任务要求 »
1. 在讲部分求值与ANF转换器合并的选段里,这种合并消除了哪两个问题?
2. 请接着部分求值与ANF转换的选段,从它的末尾写下去。

跟ANF converter‘合并’- 这样,Partially Evaluated Code会生成ANF代码,于是就没有code duplication跟capture avoidance substitution的问题。

(* rEval on the static part(if exist), anf on the dynamic part.
   Will try to recurse aggressively to optimize even with value/control unknown.
   Must clear curStore when unknown code is executed, as the store is contaminated. *)
let rec peAux (curStore : pValue env ref) (e : pValue env) (l : letList) :
    term -> pValue =
  let recurse t = peAux curStore e l t in
  let app x y =
    match x.pStatic with
    | Some (SFun f) -> f l y
    | _ ->
        curStore := emptyStore ;
        dynamic (push l (App (x.dynVal, y.dynVal)))
  in
  function
  | Let (Var var, v, body) ->
      let pv = recurse v in
      pushVar l (Var var) pv.dynVal ;
      peAux curStore (extend e var pv) l body
  | FromVar (Var v) -> e v
  | Abs (Var v, b) ->
      static
        (SFun (fun l p -> peAux curStore (extend e v p) l b))
        (push l
           (Abs
              ( Var v
              , withLetList (fun l ->
                    (peAux (ref emptyStore)
                       (extend e v (dynamic (FromVar (Var v))))
                       l b)
                      .dynVal ) )))
  | App (f, x) -> app (recurse f) (recurse x)

所示信息 »
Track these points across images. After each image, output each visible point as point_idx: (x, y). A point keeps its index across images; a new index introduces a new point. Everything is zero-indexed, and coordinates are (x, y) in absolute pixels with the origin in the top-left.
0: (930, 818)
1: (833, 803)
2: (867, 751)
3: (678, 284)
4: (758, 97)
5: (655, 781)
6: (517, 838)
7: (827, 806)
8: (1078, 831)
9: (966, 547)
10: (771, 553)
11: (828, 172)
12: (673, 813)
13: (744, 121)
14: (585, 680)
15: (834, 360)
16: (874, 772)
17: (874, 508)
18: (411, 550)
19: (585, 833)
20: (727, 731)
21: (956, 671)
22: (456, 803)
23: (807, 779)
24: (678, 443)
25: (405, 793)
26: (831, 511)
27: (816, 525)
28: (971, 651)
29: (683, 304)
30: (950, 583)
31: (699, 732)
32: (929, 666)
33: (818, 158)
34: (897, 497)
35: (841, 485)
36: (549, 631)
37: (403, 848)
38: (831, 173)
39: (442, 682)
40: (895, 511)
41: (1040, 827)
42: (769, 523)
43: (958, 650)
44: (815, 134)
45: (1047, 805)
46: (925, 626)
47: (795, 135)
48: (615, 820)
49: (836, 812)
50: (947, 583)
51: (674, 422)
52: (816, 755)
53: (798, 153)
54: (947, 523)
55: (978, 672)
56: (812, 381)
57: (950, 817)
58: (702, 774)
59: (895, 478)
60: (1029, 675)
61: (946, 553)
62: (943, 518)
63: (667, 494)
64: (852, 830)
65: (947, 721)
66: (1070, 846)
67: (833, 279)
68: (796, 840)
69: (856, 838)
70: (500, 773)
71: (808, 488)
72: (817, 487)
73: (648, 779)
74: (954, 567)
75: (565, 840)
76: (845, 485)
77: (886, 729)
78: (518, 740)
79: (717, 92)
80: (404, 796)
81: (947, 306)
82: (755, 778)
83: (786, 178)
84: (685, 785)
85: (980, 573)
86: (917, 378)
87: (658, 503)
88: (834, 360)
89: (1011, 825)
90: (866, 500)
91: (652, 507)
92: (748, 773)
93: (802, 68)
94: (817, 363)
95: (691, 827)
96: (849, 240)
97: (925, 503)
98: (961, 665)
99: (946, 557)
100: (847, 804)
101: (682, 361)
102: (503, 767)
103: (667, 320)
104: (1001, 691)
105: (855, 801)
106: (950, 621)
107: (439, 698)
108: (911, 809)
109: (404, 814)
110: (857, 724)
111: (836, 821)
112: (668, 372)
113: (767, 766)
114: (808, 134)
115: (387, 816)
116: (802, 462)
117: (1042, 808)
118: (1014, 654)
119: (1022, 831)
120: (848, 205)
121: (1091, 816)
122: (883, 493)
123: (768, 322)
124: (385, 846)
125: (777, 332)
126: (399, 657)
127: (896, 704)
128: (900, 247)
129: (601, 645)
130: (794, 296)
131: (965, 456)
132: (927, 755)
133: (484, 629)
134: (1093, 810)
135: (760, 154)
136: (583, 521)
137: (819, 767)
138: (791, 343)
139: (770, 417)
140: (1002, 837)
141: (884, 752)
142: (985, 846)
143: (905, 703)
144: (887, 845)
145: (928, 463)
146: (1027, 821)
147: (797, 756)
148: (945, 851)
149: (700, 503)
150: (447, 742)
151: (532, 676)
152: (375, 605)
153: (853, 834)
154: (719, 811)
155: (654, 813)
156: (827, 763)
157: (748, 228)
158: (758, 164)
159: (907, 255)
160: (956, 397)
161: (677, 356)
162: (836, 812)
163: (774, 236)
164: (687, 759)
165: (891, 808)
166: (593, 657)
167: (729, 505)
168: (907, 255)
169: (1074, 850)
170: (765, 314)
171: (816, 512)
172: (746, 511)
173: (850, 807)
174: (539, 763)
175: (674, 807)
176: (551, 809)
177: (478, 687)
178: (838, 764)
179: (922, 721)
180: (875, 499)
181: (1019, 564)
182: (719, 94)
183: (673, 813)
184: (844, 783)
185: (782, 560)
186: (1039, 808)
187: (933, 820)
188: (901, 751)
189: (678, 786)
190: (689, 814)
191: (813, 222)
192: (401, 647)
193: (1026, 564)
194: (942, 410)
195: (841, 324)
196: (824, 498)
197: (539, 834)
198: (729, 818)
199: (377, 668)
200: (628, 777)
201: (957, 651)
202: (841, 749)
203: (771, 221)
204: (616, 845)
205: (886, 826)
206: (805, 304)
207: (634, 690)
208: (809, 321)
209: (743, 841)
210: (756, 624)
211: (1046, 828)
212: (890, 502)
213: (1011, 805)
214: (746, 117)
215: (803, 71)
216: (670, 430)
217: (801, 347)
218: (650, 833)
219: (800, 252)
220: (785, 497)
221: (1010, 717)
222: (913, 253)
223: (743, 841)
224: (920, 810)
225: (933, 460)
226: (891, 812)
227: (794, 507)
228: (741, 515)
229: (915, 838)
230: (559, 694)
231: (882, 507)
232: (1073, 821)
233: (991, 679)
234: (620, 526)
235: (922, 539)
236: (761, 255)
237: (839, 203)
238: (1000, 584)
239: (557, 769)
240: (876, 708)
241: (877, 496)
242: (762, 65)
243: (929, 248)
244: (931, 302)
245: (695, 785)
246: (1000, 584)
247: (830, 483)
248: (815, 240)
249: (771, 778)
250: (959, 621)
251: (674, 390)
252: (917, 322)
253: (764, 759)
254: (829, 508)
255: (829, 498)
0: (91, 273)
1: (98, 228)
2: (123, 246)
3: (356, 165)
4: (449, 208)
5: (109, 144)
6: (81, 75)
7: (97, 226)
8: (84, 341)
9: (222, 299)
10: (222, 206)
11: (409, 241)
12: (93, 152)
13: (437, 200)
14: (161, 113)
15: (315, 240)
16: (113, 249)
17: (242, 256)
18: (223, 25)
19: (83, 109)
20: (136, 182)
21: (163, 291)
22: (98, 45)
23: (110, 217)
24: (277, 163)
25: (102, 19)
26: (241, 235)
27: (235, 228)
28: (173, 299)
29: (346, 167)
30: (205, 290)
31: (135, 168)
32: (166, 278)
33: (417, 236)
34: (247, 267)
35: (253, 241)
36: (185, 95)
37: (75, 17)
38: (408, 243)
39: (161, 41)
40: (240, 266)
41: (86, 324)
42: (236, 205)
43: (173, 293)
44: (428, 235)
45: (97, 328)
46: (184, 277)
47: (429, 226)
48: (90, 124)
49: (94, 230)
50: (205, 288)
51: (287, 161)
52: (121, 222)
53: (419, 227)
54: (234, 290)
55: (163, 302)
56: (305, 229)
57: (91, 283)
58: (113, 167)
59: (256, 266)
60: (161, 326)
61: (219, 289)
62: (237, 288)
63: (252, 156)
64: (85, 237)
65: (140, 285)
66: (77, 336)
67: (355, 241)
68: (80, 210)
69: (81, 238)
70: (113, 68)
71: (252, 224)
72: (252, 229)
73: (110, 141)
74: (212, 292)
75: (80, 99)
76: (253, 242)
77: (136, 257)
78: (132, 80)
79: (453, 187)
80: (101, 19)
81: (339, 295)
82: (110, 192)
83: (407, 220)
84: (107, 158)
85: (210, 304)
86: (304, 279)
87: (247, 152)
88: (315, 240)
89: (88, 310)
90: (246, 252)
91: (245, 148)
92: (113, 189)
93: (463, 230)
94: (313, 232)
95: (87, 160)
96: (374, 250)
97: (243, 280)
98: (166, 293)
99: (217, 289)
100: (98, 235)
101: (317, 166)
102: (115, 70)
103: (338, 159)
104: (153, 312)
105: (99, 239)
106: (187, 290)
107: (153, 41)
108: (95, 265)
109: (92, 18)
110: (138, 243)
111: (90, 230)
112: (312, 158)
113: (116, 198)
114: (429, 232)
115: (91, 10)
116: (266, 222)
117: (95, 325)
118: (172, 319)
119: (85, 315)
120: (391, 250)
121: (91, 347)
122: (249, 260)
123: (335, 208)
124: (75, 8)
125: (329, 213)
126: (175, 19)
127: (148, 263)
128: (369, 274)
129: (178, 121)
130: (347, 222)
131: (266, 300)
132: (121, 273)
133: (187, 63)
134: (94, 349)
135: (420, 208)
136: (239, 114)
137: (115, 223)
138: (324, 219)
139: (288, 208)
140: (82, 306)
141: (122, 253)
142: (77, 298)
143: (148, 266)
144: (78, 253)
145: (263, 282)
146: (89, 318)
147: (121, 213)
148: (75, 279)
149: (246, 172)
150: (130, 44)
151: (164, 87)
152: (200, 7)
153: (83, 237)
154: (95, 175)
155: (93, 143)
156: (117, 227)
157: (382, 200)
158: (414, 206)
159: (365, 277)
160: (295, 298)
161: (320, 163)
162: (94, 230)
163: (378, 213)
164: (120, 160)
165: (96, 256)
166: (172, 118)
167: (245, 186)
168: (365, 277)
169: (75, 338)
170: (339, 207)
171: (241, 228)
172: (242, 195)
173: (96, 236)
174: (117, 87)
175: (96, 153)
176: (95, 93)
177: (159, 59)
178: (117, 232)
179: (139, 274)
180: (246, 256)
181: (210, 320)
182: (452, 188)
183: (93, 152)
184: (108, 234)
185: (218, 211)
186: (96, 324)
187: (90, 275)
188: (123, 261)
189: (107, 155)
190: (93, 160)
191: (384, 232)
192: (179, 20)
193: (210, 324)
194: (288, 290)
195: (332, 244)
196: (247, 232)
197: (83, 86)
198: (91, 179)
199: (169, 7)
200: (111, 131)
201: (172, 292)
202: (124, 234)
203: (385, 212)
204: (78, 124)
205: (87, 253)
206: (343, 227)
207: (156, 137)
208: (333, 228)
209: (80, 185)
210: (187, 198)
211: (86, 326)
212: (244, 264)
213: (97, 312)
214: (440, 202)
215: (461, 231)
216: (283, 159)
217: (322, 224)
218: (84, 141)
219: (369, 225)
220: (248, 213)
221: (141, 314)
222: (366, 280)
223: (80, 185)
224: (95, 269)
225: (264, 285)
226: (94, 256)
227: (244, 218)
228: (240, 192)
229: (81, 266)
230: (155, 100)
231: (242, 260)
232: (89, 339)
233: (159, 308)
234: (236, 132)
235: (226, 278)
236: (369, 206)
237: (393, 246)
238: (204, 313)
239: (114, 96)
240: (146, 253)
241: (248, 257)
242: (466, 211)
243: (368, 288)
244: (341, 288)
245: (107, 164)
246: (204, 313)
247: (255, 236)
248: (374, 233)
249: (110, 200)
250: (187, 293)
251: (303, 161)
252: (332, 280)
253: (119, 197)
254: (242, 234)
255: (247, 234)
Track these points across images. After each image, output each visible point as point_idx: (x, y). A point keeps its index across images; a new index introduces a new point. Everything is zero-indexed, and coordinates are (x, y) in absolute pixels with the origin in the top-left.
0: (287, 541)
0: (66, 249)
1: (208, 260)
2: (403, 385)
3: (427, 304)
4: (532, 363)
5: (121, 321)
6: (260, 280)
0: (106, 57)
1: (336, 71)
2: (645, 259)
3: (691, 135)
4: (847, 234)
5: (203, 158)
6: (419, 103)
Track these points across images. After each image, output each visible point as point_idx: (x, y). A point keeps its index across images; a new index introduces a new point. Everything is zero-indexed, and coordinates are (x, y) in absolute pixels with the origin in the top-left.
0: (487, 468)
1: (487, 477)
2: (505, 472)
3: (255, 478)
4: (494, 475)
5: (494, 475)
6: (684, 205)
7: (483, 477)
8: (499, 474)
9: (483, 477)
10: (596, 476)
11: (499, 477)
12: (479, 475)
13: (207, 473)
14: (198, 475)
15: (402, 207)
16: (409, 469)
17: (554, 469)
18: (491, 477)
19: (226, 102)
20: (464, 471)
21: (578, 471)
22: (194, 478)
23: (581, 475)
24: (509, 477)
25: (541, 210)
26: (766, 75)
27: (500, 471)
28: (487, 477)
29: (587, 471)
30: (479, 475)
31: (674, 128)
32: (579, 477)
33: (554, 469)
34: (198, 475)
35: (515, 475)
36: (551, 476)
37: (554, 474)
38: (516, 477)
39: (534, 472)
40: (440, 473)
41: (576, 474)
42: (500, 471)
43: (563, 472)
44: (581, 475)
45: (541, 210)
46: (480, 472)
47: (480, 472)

参考答案 »
1. 消除了code duplication(代码重复)和capture avoidance substitution(避免捕获的替换)这两个问题。

2.
  | Unit -> static SUnit Unit
  | Int f -> staticInt f
  | Add (x, y) -> (
      let px = recurse x in
      let py = recurse y in
      match (px.pStatic, py.pStatic) with
      | Some (SInt x), Some (SInt y) -> staticInt (x + y)
      | _ -> dynamic (push l (Add (px.dynVal, py.dynVal))) )
  | Mult (x, y) -> (
      let px = recurse x in
      let py = recurse y in
      match (px.pStatic, py.pStatic) with
      | Some (SInt x), Some (SInt y) -> staticInt (x * y)
      | _ -> dynamic (push l (Mult (px.dynVal, py.dynVal))) )
  | IfZero (i, z, nz) -> (
      let pi = recurse i in
      match pi.pStatic with
      | Some (SInt 0) -> recurse z
      | Some (SInt _) -> recurse nz
      | _ ->
          let res =
            dynamic
              (push l
                 (IfZero
                    ( pi.dynVal
                    , (peAux (ref !curStore) e l z).dynVal
                    , (peAux (ref !curStore) e l nz).dynVal )))
          in
          curStore := emptyStore ;
          res )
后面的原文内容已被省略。